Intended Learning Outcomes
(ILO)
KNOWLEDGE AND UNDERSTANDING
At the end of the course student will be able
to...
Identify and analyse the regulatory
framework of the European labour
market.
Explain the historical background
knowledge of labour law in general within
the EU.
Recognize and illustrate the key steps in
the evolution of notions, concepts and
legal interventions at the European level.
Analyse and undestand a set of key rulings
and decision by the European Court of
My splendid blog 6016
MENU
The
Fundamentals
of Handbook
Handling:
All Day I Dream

---

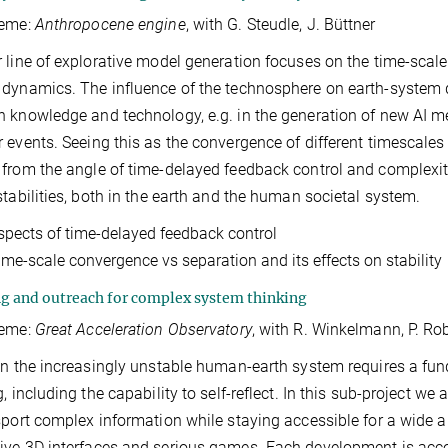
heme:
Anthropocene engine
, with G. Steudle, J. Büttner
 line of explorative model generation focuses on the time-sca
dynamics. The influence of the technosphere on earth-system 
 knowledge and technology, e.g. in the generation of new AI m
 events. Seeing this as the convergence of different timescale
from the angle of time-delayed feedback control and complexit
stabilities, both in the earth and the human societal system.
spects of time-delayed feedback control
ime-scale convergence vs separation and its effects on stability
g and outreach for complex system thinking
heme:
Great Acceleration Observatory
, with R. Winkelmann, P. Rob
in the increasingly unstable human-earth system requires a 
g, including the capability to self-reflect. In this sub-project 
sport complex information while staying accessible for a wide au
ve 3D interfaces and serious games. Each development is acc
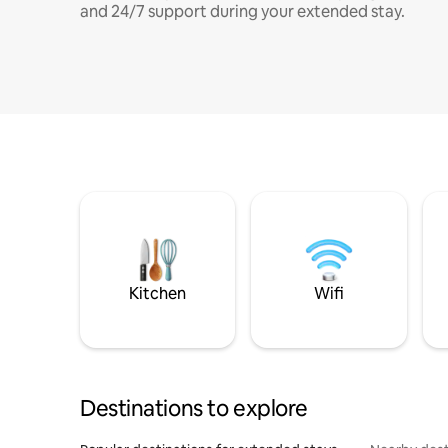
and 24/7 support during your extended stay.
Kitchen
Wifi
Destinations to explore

---

#### JOB:
Pick out every line above that contains the word "this" and copy each one in full.

#### EXPECTED ANSWER:
 events. Seeing this as the convergence of different timescale
g, including the capability to self-reflect. In this sub-project 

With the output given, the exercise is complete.